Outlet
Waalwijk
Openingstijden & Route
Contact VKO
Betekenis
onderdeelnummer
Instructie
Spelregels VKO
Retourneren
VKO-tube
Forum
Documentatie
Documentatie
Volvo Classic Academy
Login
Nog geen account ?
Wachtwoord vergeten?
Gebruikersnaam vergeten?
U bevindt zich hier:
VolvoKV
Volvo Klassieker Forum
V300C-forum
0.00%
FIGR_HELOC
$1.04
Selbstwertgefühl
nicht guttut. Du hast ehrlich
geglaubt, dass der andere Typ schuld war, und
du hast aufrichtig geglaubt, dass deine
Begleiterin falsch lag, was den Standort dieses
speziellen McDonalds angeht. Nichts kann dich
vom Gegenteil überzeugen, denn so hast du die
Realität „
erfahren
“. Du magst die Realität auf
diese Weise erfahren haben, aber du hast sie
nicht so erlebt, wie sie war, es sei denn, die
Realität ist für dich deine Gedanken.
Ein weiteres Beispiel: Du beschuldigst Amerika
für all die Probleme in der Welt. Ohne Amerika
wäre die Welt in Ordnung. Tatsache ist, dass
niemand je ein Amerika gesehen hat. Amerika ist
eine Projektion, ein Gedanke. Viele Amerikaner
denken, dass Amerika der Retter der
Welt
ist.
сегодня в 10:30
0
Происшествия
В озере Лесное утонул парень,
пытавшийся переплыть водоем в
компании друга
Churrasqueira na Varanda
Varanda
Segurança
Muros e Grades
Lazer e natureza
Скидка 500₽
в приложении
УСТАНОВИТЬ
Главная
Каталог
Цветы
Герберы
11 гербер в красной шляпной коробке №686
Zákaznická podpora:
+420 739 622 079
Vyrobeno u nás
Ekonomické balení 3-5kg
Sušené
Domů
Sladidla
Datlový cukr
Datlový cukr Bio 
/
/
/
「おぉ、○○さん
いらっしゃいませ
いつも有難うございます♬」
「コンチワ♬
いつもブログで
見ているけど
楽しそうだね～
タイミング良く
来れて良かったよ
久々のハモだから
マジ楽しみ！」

WRITTEN TASK:
How many lines in the entries include "dich"? Only the number is wanted.

RESPONSE TO THIS EXERCISE:
2